Problem to solve: Skip the pictures and write out, word for word, the lines below from the one with "left shoulder: (534, 459)" through the one with "left elbow: (763, 548)", inclusive.

Data items
----------------
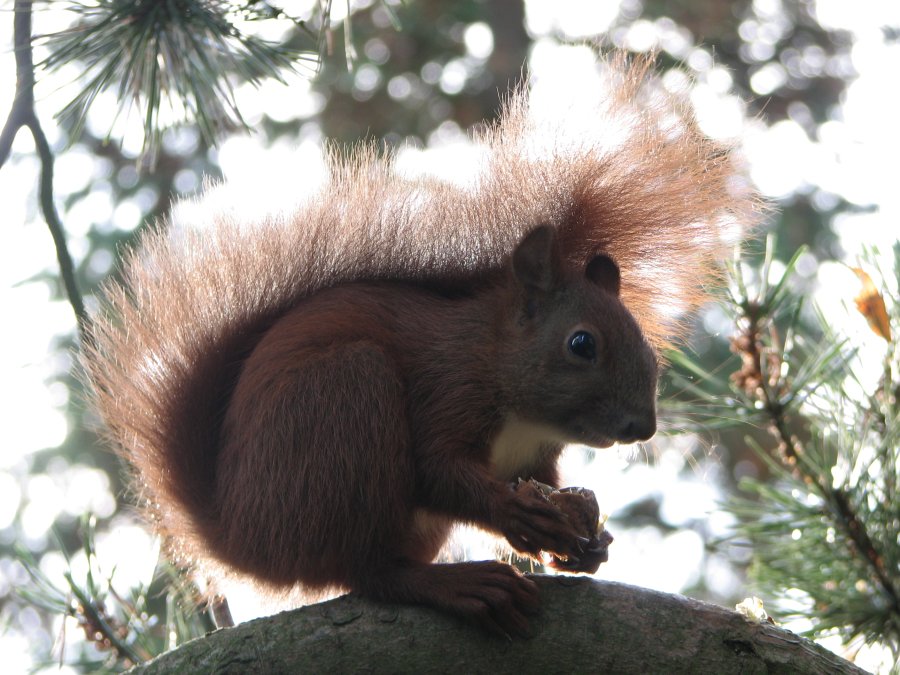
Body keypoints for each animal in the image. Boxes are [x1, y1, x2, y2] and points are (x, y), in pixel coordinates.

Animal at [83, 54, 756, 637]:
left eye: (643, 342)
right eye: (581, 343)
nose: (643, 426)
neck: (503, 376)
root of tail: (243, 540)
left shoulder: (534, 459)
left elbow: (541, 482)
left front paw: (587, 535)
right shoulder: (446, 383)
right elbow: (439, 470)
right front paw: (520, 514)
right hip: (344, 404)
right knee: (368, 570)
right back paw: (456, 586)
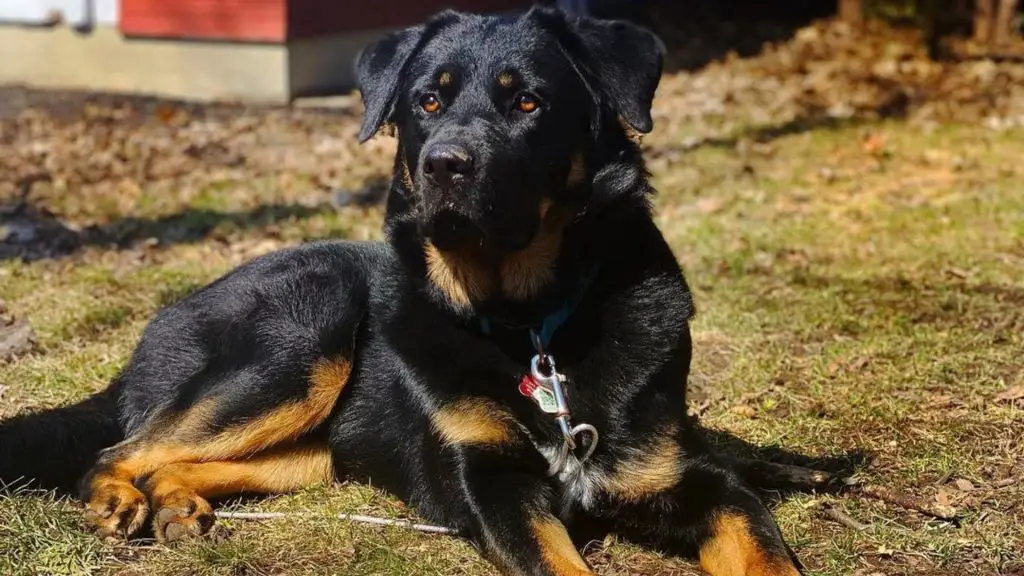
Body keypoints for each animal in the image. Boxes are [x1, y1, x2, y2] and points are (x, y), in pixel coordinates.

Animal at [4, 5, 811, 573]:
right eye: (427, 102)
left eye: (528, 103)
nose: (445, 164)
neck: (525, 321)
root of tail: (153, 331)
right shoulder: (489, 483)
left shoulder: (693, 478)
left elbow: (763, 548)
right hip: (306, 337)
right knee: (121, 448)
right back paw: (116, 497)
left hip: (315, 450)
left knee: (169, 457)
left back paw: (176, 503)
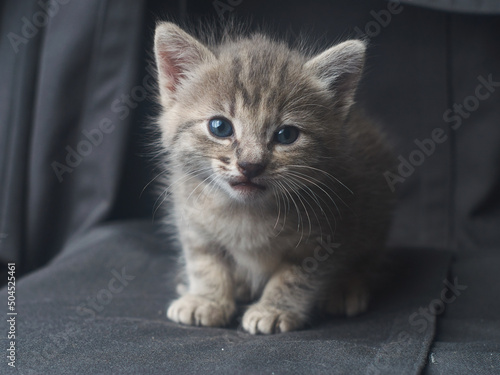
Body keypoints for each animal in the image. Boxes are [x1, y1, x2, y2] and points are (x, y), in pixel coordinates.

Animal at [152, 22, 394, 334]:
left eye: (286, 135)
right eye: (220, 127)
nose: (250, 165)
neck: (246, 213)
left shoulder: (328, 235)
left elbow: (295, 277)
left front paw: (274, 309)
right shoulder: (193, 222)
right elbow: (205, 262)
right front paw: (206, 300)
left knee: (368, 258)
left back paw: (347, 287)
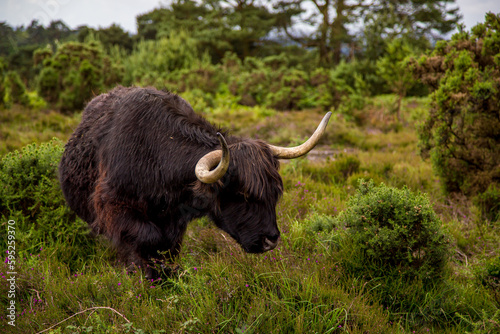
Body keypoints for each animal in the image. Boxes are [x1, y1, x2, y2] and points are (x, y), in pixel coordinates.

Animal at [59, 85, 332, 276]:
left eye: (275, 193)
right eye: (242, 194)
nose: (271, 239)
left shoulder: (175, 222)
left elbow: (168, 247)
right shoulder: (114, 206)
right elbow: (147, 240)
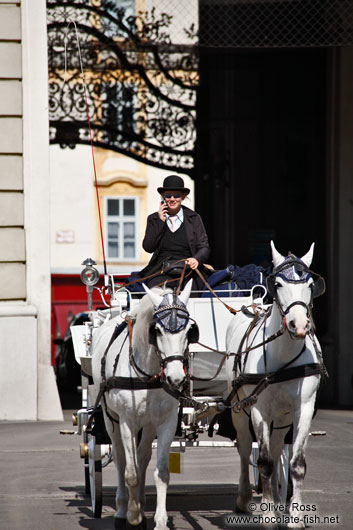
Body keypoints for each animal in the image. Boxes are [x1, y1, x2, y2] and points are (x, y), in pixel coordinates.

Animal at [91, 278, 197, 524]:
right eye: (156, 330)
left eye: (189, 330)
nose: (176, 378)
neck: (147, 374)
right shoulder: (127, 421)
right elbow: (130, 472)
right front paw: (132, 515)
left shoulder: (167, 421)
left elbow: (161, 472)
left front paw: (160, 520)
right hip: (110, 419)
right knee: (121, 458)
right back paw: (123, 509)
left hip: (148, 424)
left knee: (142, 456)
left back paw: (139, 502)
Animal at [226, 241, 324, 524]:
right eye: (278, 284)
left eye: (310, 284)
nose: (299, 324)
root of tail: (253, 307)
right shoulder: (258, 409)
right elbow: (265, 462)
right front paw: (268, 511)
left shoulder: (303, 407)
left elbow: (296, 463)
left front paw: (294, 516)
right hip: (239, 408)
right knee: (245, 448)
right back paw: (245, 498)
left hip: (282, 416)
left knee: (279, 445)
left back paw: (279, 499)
----------------
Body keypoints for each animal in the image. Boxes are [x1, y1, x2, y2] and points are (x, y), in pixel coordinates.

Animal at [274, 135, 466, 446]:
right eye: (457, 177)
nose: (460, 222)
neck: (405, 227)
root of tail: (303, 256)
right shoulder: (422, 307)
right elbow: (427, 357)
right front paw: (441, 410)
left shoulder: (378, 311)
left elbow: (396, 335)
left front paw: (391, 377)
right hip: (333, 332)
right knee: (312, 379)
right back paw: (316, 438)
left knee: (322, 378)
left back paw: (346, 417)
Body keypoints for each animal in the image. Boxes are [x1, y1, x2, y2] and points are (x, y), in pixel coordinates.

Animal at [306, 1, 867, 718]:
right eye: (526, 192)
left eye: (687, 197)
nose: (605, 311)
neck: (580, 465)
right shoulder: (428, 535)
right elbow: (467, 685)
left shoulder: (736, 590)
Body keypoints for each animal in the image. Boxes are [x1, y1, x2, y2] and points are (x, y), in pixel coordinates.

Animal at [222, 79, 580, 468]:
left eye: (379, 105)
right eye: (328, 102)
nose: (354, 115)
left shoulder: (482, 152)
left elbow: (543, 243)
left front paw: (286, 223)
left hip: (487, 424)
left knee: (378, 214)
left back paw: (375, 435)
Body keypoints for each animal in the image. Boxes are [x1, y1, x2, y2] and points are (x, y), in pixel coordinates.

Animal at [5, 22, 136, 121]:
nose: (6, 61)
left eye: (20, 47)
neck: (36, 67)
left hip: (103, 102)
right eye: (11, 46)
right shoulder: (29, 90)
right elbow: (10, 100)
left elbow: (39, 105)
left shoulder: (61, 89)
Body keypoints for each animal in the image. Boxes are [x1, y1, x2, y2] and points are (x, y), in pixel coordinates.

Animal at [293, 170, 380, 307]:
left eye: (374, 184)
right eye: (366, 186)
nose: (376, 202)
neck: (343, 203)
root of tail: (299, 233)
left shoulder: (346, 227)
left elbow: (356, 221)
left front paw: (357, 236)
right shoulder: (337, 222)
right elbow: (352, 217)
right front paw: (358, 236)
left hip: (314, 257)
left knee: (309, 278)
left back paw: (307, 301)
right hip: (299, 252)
----------------
Finished exercise:
left shoulder: (534, 459)
left elbow: (541, 482)
left front paw: (587, 535)
right shoulder: (446, 383)
right elbow: (439, 470)
right front paw: (520, 514)
right hip: (344, 404)
right knee: (368, 570)
right back paw: (456, 586)
Body keypoints for each animal in the image. Boxes are [x1, y1, x2, y2] and points are (x, y), in pixel coordinates.

Animal at [4, 5, 811, 573]:
right eye: (427, 102)
left eye: (528, 103)
nose: (445, 164)
neck: (525, 321)
root of tail: (153, 331)
right shoulder: (489, 483)
left shoulder: (693, 478)
left elbow: (763, 548)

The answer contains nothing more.